Je ne me reproche qu’une chose […] je n’ai pas réussi à convaincre suffisamment de mes compatriotes et d’hommes politiques de pays démocratiques du danger que le régime actuel du Kremlin représente pour la Russie et pour le monde.

Vladimir Kara-Mourza

Ce n’est pas faute d’avoir essayé. C’est lui qui a convaincu le Congrès américain en 2012, puis le Canada et d’autres pays, d’adopter une « loi Magnitski » – du nom d’un avocat anticorruption russe mort en prison. La Loi sur la justice pour les victimes de dirigeants étrangers corrompus visait d’abord les oligarques et dirigeants russes impliqués dans le procès et la détention de Magnitski. Elle s’applique à tous les dirigeants étrangers coupables de violations importantes de droits de la personne, pour leur interdire les visas, l’utilisation du système bancaire et la possession de biens.

Ces gens veulent utiliser les systèmes économiques et scolaires de l’Occident pour profiter de leurs crimes à l’extérieur de la Russie – ou d’ailleurs, a plaidé Kara-Mourza avec succès.

Ce n’est pas pour rien qu’il est dans la ligne de mire du Kremlin depuis longtemps. Il est sur la longue liste des opposants ou journalistes russes liquidés ou emprisonnés.
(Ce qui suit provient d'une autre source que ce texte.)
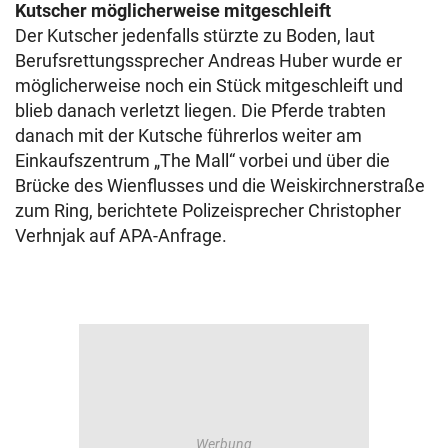
Kutscher möglicherweise mitgeschleift
Der Kutscher jedenfalls stürzte zu Boden, laut
Berufsrettungssprecher Andreas Huber wurde er
möglicherweise noch ein Stück mitgeschleift und
blieb danach verletzt liegen. Die Pferde trabten
danach mit der Kutsche führerlos weiter am
Einkaufszentrum „The Mall“ vorbei und über die
Brücke des Wienflusses und die Weiskirchnerstraße
zum Ring, berichtete Polizeisprecher Christopher
Verhnjak auf APA-Anfrage.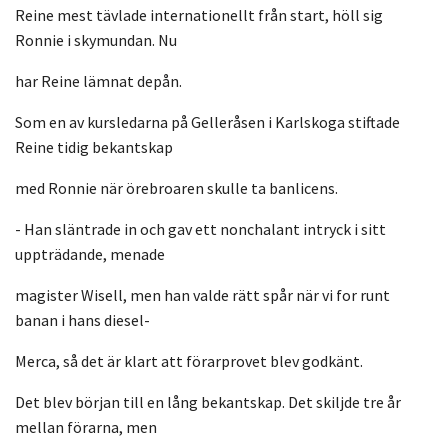
Reine mest tävlade internationellt från start, höll sig
Ronnie i skymundan. Nu
har Reine lämnat depån.
Som en av kursledarna på Gelleråsen i Karlskoga stiftade
Reine tidig bekantskap
med Ronnie när örebroaren skulle ta banlicens.
- Han släntrade in och gav ett nonchalant intryck i sitt
uppträdande, menade
magister Wisell, men han valde rätt spår när vi for runt
banan i hans diesel-
Merca, så det är klart att förarprovet blev godkänt.
Det blev början till en lång bekantskap. Det skiljde tre år
mellan förarna, men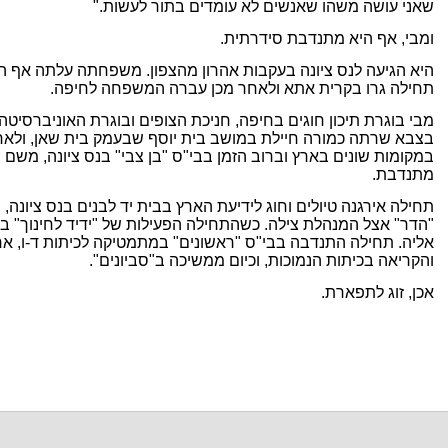
שאני עושה משהו שאנשים לא עומדים בתור לעשות."
ומבי, אף היא מתנדבת סידרתית.
תחילה גרו בקרית אתא ולאחר מכן עברה המשפחה לחיפה.
מבי בוגרת תיכון חוגים בחיפה, חניכת הצופים ובוגרת האוניברסיטה
בצבא שרתה כמורה חיילת במושב בית יוסף שבעמק בית שאן, ולא
מתנדבת.
תחילה אירגנה טיולים וחוג לידיעת הארץ בבית יד לבנים בנס ציונה
"הדר" אצל המנהלת צילה. כשהתחילה הפעילות של "ידיד לחינוך" בנ
אליה. תחילה התנדבה בבי"ס "ראשונים" במתמטיקה לכיתות ד-ו, א
והקריאה בכיתות הנמוכות, וכיום ממשיכה ב"סביונים".
אכן, זוג לתפארת.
Pourquoi risquer sa vie à 41 ans, être envoyé en camp de travail forcé, réduit au silence ?

Parce qu’il y croit. À quoi ? Au fait qu’inévitablement, un jour, la Russie deviendra « un pays européen normal », comme a déjà dit Navalny.
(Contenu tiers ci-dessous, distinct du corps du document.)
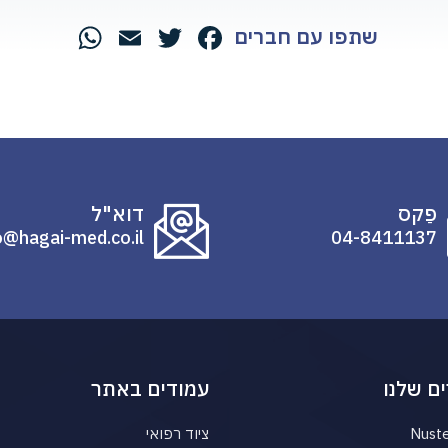
שתפו עם חברים
hatsApp
Email
Twitter
Facebook
פַקס
דוא"ל
o@hagai-med.co.il
04-8411137
ם שלנו
עמודים באתר
Nust
ציוד רפואי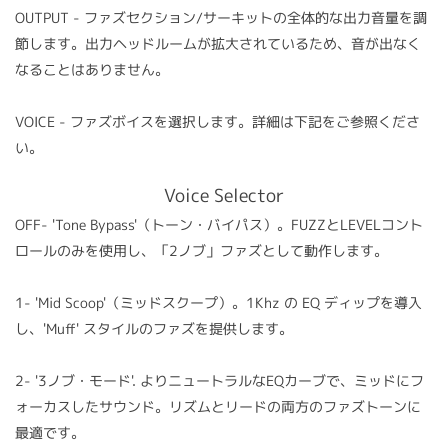
OUTPUT - ファズセクション/サーキットの全体的な出力音量を調
節します。出力ヘッドルームが拡大されているため、音が出なく
なることはありません。
VOICE - ファズボイスを選択します。詳細は下記をご参照くださ
い。
Voice Selector
OFF- 'Tone Bypass'（トーン・バイパス）。FUZZとLEVELコント
ロールのみを使用し、「2ノブ」ファズとして動作します。
1- 'Mid Scoop'（ミッドスクープ）。1Khz の EQ ディップを導入
し、'Muff' スタイルのファズを提供します。
2- '3ノブ・モード'. よりニュートラルなEQカーブで、ミッドにフ
ォーカスしたサウンド。リズムとリードの両方のファズトーンに
最適です。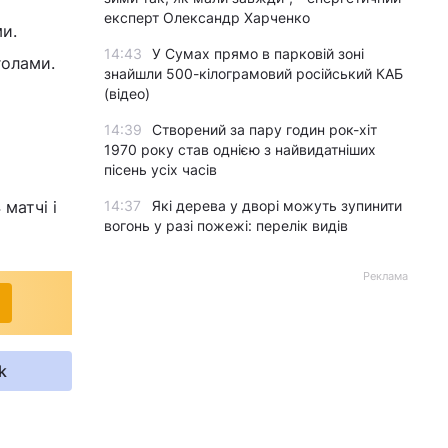
експерт Олександр Харченко
ми.
14:43
У Сумах прямо в парковій зоні
голами.
знайшли 500-кілограмовий російський КАБ
(відео)
14:39
Створений за пару годин рок-хіт
1970 року став однією з найвидатніших
пісень усіх часів
 матчі і
14:37
Які дерева у дворі можуть зупинити
вогонь у разі пожежі: перелік видів
Реклама
k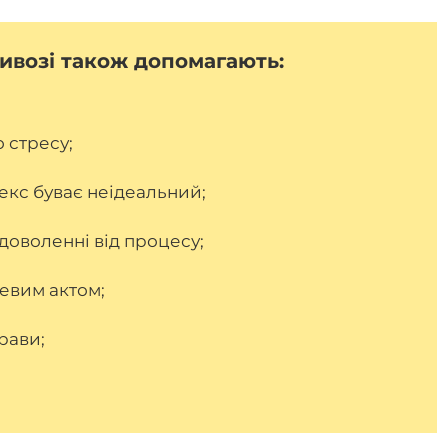
ривозі також допомагають:
о стресу;
секс буває неідеальний;
доволенні від процесу;
тевим актом;
рави;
« La nuit est la plus sombre juste avant l’aube », disaient les dissidents à la fin du régime soviétique. C’est une phrase qu’il répète souvent. On riait de ceux qui la prononçaient dans les années 1980, mais le régime s’est effondré en 1991.

« Malheureusement, la Russie est passée d’une démocratie imparfaite à un régime autoritaire », a-t-il dit dans son discours d’Arizona en 2022.

Il croit aussi à cet « autre côté de la Russie : ces millions de gens dans [son] pays qui rejettent fondamentalement ce régime ».

La preuve : ces milliers de gens qui ont manifesté aux premières semaines de la guerre. Le 15 mars 2022, lors de ce discours, on évaluait à 15 000 déjà le nombre de personnes emprisonnées pour avoir tenté de manifester. Elles sont plus de 20 000, d’après les organisations de défense des droits de la personne.

Cela, il le savait. Il le disait. L’annihilation de l’opposition, la disparition des médias russes indépendants. Il savait qu’il irait rejoindre ces milliers de prisonniers politiques. Mais pour avoir vu à 10 ans l’effondrement de l’URSS, « je sais que quand suffisamment de gens veulent se lever pour mettre fin à la répression, toute cette force apparente des dictateurs s’évanouit ».

« Je sais aussi qu’un jour viendra où les ténèbres qui recouvrent notre pays se dissiperont […] quand ceux qui ont instigué et déclenché cette guerre [en Ukraine] seront qualifiés de criminels, et non ceux qui ont essayé de l’arrêter », a-t-il dit du fond de sa prison.

Qu’est-ce qu’un héros ? Celui qui continue à croire à l’aube quand tout est au plus noir, qui se bat contre toute raison apparente, au risque de passer pour fou et de mourir emprisonné.